Groom your programming skills and make some money
amebopost.comSo... you can get up to 50 points for the fastest code, and 20 points for the smallest code. And you only lose up to 20 points for code that doesn't work.
I think I just detected a wonderful loophole in this scoring method.
I think you only get the fast code and small code bonuses on working solutions.
Right, submitting fast but incorrect+buggy code nets you -20 points.
It needs some polishing, there are quite annoying aspects:
1) Mandatory gender and country? Seriously, why? Even e-mail shouldn't be mandatory IMO. Hitting 'Enter' on register/login forms doesn't work as submit, I need to grab the mouse for that (especially annoying on a programming-related site)
2) The "How are programs run" section is completely useless. It's never mentioned how is my code actually invoked, just how it is compiled (when applicable). Let's take C for example, it says 'gcc contestx.c -o contestx.c'. Assuming the argument to '-o' is a typo, this way of compilation includes linking... so it seems I'll need `int main()` to avoid linker errors, but what's to be in `main`, I'm never told. I'm just assuming .c code is just `-c` and `dlopen`ed, but I'm not sure, since 15 minutes after submitting a solution, there's still no feedback.

Work instruction 1 ▸
Answer these about the forum thread above:
(a) How many points can you get for the fastest code?
(b) How many points does submitting fast but incorrect, buggy code net you?
(c) What compile command does the site give for C?
Work instruction 2 ▸ From the forum thread above, extract word for word the passage that starts at the words "Groom your programming" and ends after the words "that doesn't work.".

Data block ▸
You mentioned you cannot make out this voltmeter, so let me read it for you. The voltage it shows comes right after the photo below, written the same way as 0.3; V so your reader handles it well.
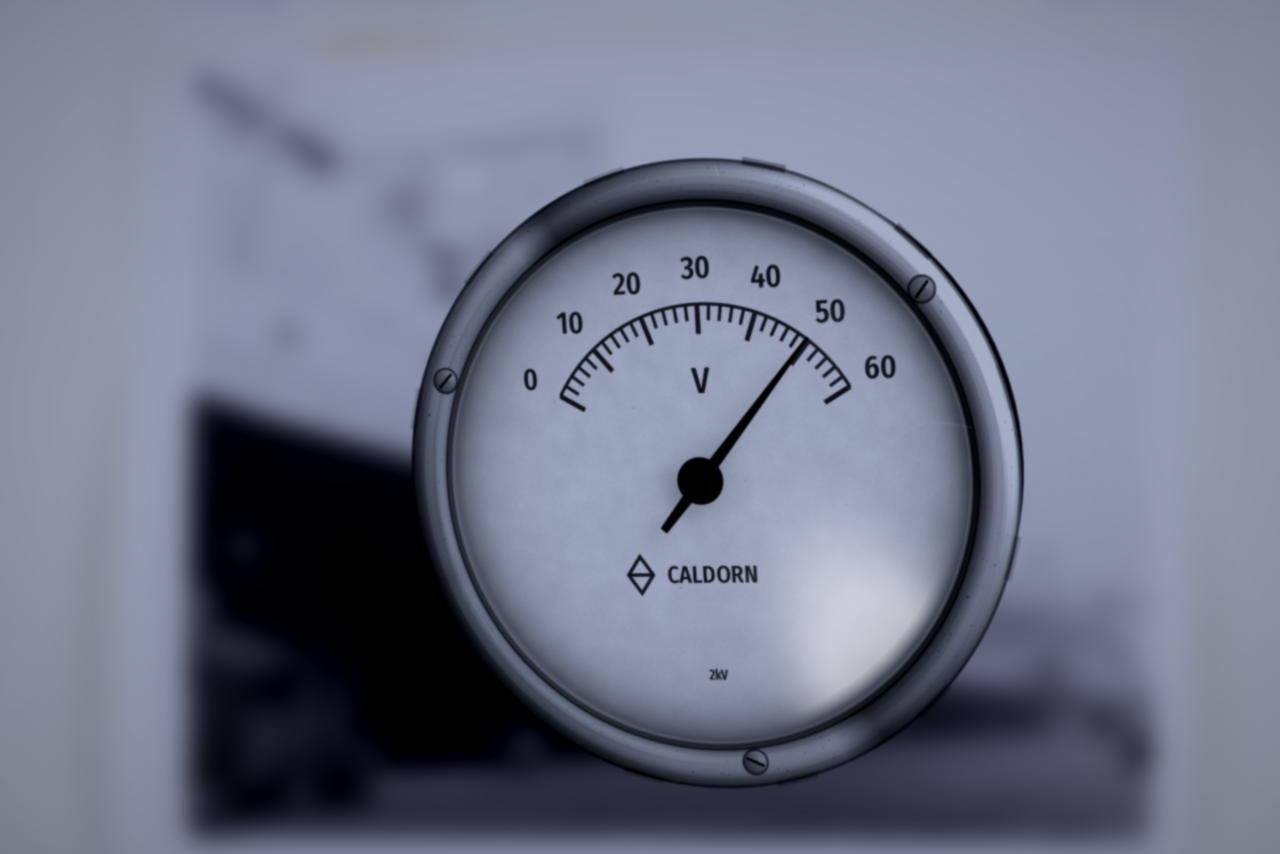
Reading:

Task result 1 ▸
(a) Up to 50 points.
(b) -20 points.
(c) 'gcc contestx.c -o contestx.c'

Task result 2 ▸
Groom your programming skills and make some money
amebopost.comSo... you can get up to 50 points for the fastest code, and 20 points for the smallest code. And you only lose up to 20 points for code that doesn't work.